La prima pietanza ad essere servita è una combinazione familiare, ma non del tutto, rispetto alla gastronomia italica.

La combinazione prevede infatti delle saporite polpette di carne cotte nel sugo al pomodoro, e qui siamo ancora a casa nostra. Accanto, degli strati di polenta di mais farciti con ragù di carne anch’esso al rosso pomodoro: la polenta appartiene più ai “polentoni del Nord che alla nostra tradizione “pastaiola”, ma è gustosamente italica, e questa harina de maiz, che è preparata alla cubana, è cotta con ottima compattezza ed umidità e insaporita dal piccadillo, un ragù dal sapore tanto netto quanto morbidamente aggraziato. Il terzo ingrediente della combinazione è di quelli che “sparigliano le carte napoletane”: ensala fria, insalata fredda di pasta, tubettini per la cronaca. Già, anche questa è da qualche decennio entrata nella tradizione cubana, ma non è mai entrata in quella italiana, e napoletana in particolare, dove la pasta è alimento a sé e non proteina di condimento o accompagnamento. Chi ama il rosso pomodoro e il caldo maccheronico rimane un po’ sconvolto, ma chi invece sta vivendo il tutto con la curiosità della scoperta se la mangia con gusto sorridente, mescolandola alle polpette o gustandola da sola e comunque apprezzando il sapore pregnante e stuzzicante di cui è portatrice.

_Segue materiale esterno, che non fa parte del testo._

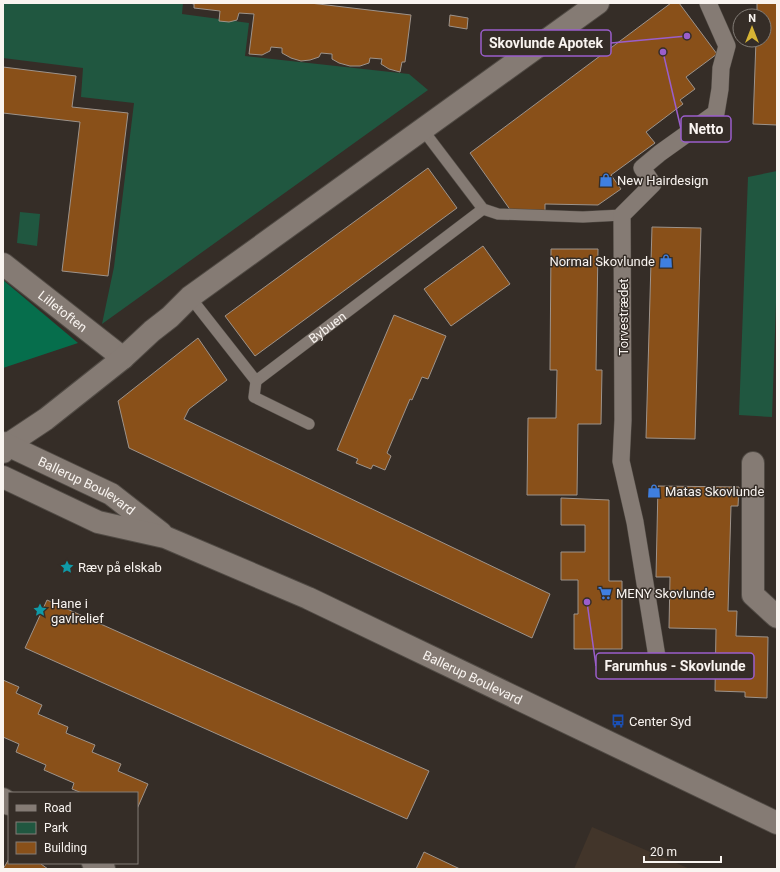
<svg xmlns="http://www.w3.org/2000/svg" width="780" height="872" viewBox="0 0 780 872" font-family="Roboto,sans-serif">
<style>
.built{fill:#42352a}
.green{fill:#205740}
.forest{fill:#066e4c}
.building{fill:#895019;stroke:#9d938b}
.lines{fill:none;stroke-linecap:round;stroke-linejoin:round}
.service-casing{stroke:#514b45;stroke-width:12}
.pedestrian-casing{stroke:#514b45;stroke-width:18}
.minor-casing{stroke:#514b45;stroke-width:24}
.tertiary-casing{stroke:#514b45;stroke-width:24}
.service{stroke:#857b74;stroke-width:11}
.pedestrian{stroke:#857b74;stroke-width:17}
.minor{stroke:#857b74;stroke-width:22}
.tertiary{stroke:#857b74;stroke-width:22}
.labels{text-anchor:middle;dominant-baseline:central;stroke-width:3;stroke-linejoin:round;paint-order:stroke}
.poi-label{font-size:13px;fill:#f9f4f0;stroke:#352d27;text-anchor:start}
.street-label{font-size:13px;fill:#f9f4f0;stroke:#352d27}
.leader{fill:none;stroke:#9a5ecb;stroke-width:1.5}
.callout-dot{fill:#9a5ecb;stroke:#352d27;stroke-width:1.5}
.callout{fill:#352d27;stroke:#9a5ecb;stroke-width:1.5}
.callout-label{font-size:14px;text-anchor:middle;font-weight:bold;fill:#f9f4f0}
</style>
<rect width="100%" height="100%" fill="#352d27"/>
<polygon class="built" points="592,827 690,869 574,869"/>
<g class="green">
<polygon points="3,3 183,3 182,14 249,23 245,56 409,74 428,90 102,324 114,267 134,103 81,97 83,68 3,58"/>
<polygon points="777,171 777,274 772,417 739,415 748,177"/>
<polygon points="20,212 40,214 37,246 17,243"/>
</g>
<polygon class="forest" points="3,280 78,343 3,368"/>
<g class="building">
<polygon points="189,3 310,3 411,15 405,62 402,62 400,72 389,69 381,64 382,59 370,58 369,63 360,66 350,66 339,63 332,59 332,54 321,53 319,57 310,60 301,61 291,58 282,53 282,48 271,47 270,51 262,55 249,54 254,14 239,13 237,20 229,22 219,21 220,11 194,8 194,4"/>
<polygon points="671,3 679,3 717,54 686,77 695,89 680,100 683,104 646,132 655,143 611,175 621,189 598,205 545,204 545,212 511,211 470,153"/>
<polygon points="757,3 777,3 777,125 753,124 756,40 764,40 764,16 757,16"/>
<polygon points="450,15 468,18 467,29 449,26"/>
<polygon points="3,67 76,76 72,107 128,113 108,276 62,271 80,122 3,113"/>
<polygon points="428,168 457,208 255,356 225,316"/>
<polygon points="652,227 701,228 695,439 646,438"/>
<polygon points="483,246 510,284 451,326 424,289"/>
<polygon points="551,249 598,249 596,370 602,370 601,424 578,424 577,495 527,495 528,418 556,418 557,370 550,370"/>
<polygon points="394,315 446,336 428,379 422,377 412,400 410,399 387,453 391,456 385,470 373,465 371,469 356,463 358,459 337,450"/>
<polygon points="198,338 227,380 189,409 184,419 550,594 532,638 129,448 118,401"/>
<polygon points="658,486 739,487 738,506 731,506 728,611 737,611 736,636 768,637 767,698 745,697 745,692 715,691 716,629 669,628 670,577 656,577"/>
<polygon points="561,498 609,500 609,581 622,581 622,649 574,649 574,614 578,614 578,580 561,580 561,552 585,552 585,525 561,525"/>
<polygon points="47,600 429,771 407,819 25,648"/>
<polygon points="3,680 19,687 16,693 42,705 38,714 68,727 66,733 95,745 92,752 121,764 118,771 148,784 137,809 137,793 82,793 72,789 74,783 44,770 46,765 16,752 19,744 3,737"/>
<polygon points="424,852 460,869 416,869"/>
<polygon points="9,859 9,863 42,863 41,864 48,869 3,869"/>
</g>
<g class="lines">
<g class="service-casing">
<g id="service">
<polyline points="423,130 483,209 498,214 583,217 622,215"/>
<path id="s1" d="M 190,297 L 256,381 L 483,209"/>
<polyline points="256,381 254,397 309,424"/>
</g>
</g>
<g class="pedestrian-casing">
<polyline id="pedestrian" points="658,663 635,522 621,461 623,420 622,215 653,184 642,168 660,153 716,113 720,89 721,68 727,46 708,3"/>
</g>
<g class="minor-casing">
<g id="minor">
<path id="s2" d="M 3,264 L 123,358"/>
<polyline points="3,452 7,445 46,419 123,358 152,331 170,317 190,297 598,3"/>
<polyline points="753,463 753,595 777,617"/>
<polyline points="3,799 9,804"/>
<polyline points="93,863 104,869"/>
</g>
</g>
<g class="tertiary-casing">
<g id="tertiary">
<path id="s3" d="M 3,443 L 111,494 L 161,533"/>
<path id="s4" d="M 3,477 L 98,522 L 165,537 L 308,598 L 777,823"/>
</g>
</g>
<use href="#service" class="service"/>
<use href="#pedestrian" class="pedestrian"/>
<use href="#minor" class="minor"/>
<use href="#tertiary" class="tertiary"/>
</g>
<defs>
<g id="shop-bare" transform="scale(1.08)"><path d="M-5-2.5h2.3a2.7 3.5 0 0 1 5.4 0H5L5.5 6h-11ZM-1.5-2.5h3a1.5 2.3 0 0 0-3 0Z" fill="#3f7fe0" stroke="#352d27" stroke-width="2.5" paint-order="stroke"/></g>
<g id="sight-bare" transform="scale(1.08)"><path d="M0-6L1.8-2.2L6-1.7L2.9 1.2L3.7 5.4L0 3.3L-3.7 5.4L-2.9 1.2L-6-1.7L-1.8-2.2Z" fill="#0f9aa8" stroke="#352d27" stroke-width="2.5" paint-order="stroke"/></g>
<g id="supermarket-bare" transform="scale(1.08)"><path d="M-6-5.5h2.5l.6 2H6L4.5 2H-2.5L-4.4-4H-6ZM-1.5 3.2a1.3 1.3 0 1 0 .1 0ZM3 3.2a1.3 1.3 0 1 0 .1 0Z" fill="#3f7fe0" stroke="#352d27" stroke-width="2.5" paint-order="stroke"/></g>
<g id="bus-bare" transform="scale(1.08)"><path d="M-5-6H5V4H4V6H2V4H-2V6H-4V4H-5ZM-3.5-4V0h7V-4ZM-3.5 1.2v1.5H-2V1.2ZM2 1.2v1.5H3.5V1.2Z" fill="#1a4fb4" stroke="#352d27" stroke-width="2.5" paint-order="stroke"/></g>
</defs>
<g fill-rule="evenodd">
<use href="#shop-bare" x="606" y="180"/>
<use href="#shop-bare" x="666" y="261"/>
<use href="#shop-bare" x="654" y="491"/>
<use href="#sight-bare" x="67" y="567"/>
<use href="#supermarket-bare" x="605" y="593"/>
<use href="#sight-bare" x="40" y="610"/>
<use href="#bus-bare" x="618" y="721"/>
</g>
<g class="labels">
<g class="poi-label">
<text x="617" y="180">New Hairdesign</text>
<text x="655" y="261" text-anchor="end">Normal Skovlunde</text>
<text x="665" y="491">Matas Skovlunde</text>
<text x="78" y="567">Ræv på elskab</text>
<text x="616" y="593">MENY Skovlunde</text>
<text x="51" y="603">Hane i<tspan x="51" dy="15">gavlrelief</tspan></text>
<text x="629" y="721">Center Syd</text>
</g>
<g class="street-label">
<text stroke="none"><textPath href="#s2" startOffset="76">Lilletoften</textPath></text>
<text transform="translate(623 317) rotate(-90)">Torvestrædet</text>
<text stroke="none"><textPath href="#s1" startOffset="196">Bybuen</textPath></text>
<text stroke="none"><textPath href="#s3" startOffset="94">Ballerup Boulevard</textPath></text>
<text stroke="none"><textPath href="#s4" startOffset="512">Ballerup Boulevard</textPath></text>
</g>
</g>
<path class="leader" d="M687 36L611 43M663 52L681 129M587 602L596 666"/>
<g class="callout-dot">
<circle cx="687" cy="36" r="4"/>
<circle cx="663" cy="52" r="4"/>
<circle cx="587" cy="602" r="4"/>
</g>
<g class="callout">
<rect x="481" y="30" width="130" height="26" rx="4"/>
<rect x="681" y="116" width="50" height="26" rx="4"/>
<rect x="596" y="653" width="158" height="26" rx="4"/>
</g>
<g class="callout-label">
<text x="546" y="48">Skovlunde Apotek</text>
<text x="706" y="134">Netto</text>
<text x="675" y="671">Farumhus - Skovlunde</text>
</g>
<rect width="780" height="872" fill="none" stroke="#f9f4f0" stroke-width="8"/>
<rect x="8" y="792" width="130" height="72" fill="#352d27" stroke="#837d77"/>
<rect x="16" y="805" width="20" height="6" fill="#857b74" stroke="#837d77"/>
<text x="44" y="812" font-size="12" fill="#f9f4f0">Road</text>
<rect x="16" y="822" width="20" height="12" fill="#205740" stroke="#837d77"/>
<text x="44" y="832" font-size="12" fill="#f9f4f0">Park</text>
<rect x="16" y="842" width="20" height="12" fill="#895019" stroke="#837d77"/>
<text x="44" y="852" font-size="12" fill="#f9f4f0">Building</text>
<g transform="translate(752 28)"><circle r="19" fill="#352d27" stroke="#837d77"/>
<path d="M0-3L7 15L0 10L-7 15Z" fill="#d7b434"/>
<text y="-6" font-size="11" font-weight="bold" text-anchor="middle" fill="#f9f4f0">N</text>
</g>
<path d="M644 856v6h77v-6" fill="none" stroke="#f9f4f0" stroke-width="2"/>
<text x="650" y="856" font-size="12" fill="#f9f4f0" stroke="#352d27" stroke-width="3" paint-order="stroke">20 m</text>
</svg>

La seconda pietanza è l’ajiaco, la zuppa di carne più caratteristica di tutta la zona centrale dell’America Latina.

È una bella ciotolona abbondante di brodo e pezzi di carne suina bovina e di pollo. Noi siamo abituati a separare al momento del pasto il brodo dalla carne, che in questo caso sono uniti. Ma l’insieme non ci perde, anzi: brodo e carne fanno squadra e segnano un accattivante goal del gusto, con la ciliegina della curiosità suscitata dalla presenza di qualche rondella di mais e di banana, che ci ricordano ancora una volta che non siamo in Italia e che il mais per i sudamericani è come il nostro pane mentre la banana non è solo un frutto.

A proposito della banana, è lei al centro della terza servita. La famosa banana fritta: tante rondelle passate in padelle fino a diventare croccanti, i classici tostones. Decisamente sfiziosi e stimolanti: e lo sono ancora di più perché non derivano da banane nostrane e/o per noi usuali, ma dal platano, cioè la banana verde, diffusissima in America Latina e buona per tante pietanze: dal frutto al fritto, dall’arrosto al contorno.

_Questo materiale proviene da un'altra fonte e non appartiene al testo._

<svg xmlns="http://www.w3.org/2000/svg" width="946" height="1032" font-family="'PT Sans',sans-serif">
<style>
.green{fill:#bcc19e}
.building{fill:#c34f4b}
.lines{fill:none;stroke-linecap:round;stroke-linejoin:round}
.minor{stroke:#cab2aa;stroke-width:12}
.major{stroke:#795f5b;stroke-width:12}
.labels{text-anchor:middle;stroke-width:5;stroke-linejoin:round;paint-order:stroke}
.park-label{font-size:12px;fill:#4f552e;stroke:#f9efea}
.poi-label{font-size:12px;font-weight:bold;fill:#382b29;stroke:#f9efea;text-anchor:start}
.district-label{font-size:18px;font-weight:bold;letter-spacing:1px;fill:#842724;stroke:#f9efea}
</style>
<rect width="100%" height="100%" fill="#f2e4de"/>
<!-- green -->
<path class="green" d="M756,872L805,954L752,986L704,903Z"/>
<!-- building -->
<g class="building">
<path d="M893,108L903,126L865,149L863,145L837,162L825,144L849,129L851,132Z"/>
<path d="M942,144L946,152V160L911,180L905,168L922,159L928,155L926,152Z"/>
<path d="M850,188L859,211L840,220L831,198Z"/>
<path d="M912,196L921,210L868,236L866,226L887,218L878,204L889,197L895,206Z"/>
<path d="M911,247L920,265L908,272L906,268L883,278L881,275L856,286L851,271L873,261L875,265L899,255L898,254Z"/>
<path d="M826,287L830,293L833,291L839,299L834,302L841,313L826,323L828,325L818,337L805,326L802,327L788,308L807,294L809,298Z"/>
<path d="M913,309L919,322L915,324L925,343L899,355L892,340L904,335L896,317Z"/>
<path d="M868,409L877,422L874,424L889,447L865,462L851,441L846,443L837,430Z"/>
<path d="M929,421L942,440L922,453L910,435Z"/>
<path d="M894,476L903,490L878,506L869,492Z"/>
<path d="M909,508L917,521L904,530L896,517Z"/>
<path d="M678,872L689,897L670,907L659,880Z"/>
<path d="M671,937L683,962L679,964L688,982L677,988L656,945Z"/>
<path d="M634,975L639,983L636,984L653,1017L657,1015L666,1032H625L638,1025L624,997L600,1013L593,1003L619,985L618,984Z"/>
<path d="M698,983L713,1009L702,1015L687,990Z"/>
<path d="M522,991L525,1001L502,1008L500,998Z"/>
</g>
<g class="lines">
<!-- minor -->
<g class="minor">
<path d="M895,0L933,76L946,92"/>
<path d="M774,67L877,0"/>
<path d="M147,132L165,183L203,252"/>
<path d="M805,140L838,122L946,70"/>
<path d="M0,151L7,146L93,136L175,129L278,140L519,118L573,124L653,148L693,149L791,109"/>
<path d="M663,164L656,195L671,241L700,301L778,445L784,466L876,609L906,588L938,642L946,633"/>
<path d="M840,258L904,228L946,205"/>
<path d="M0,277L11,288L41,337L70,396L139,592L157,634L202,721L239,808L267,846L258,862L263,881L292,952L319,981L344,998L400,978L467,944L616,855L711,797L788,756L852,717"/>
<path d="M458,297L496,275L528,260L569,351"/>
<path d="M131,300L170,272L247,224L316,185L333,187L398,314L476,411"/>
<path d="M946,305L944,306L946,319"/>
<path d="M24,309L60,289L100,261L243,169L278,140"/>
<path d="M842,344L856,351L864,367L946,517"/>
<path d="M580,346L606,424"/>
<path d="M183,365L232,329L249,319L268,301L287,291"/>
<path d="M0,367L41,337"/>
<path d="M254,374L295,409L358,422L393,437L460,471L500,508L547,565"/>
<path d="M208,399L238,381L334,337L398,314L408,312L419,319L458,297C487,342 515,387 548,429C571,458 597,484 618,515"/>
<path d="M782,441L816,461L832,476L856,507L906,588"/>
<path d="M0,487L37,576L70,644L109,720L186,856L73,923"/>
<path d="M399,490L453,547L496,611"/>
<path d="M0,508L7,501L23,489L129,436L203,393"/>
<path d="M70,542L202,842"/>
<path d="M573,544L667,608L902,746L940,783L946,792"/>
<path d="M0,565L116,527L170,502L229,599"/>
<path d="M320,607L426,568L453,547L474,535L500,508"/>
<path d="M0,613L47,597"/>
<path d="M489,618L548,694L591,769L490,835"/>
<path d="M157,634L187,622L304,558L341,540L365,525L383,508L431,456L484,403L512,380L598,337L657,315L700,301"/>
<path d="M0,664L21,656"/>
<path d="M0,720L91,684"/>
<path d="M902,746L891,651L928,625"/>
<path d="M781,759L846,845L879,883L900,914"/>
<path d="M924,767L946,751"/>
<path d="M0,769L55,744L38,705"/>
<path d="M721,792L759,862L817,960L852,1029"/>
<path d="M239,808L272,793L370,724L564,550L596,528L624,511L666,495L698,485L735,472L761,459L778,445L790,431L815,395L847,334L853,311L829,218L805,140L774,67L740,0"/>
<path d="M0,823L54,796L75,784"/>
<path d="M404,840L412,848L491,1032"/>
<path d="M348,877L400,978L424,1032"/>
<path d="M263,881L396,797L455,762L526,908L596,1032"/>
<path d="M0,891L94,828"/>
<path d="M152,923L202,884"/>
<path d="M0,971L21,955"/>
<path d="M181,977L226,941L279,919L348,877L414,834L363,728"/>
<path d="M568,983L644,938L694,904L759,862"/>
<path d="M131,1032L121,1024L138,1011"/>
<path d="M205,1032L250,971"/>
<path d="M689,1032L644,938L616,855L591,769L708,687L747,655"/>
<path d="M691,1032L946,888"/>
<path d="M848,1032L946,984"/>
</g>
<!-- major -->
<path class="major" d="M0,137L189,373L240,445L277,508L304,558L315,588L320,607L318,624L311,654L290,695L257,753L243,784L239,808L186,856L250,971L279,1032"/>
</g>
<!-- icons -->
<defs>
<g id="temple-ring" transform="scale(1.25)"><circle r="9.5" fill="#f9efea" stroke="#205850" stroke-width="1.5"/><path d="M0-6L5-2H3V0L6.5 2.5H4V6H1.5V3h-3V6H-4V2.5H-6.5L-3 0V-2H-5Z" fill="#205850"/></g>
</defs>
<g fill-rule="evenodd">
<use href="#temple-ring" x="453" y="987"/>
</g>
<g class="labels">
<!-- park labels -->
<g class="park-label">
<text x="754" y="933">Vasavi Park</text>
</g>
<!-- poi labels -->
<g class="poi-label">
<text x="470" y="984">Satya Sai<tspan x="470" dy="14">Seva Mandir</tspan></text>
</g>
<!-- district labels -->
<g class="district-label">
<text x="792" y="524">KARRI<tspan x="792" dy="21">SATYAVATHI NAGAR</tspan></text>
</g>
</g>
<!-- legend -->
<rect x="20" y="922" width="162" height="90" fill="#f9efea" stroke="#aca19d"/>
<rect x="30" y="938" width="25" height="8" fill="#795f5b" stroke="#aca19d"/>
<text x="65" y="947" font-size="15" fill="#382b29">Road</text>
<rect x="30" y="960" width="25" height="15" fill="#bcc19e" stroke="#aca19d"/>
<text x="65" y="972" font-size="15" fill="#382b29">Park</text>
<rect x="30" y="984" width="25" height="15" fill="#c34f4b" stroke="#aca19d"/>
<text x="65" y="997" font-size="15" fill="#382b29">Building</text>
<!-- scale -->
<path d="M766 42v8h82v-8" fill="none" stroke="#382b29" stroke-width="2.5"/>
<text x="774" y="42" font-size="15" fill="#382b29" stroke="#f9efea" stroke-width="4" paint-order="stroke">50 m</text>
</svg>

Ad accompagnare la banana fritta un altro cibo cubano doc, l’arroz congris, il riso moro cotto con fagioli scuri. Molto diverso dalla nostra pasta e fagioli e per di più usato soprattutto come accompagnamento della carne, ma perfettamente in sintonia con il gusto latino americano del prezioso legume. Il blocco riso – fagioli che ci viene servito è compatto e saporito, con un retrogusto delicato che deriva da una cottura lenta e delicata dei due ingredienti. Col riso, la pietanza di carne, il maialino arrostito, il puercoasado, da cui cola un leggero strato di grasso che dà gusto alla carne ed anche agli altri due accompagnatori, cioè il tomate, alias il pomodoro, e l’avocado, uno dei frutti-pietanza più diffusi nel mondo latino-americano ed oggi conosciuto pure dai nostri mercati.

Non si chiude con la frutta, ma con uno dei dessert più famosi a Cuba, il pudin de pan, il budino di pane, una stecchetta di mollica caramellata, che non ingombra il palato, anzi lo accarezza con dolce morbidezza e prepara alla grande il sorso finale di rum allo stato puro, che offre per i latino americani la stimolante funzione digestiva che ha per noi la tazzina di caffè.

Alla fine, si torna a casa con un sorriso sazio, come da una bella cena tra amici. E, nel nostro caso, anche da un “viaggio” con amici verso un altro mondo, tanto vicino ma anche tanto lontano. E le papille gustano già il prossimo appuntamento: la serata napoletana di venerdì 18. Jammo ja’!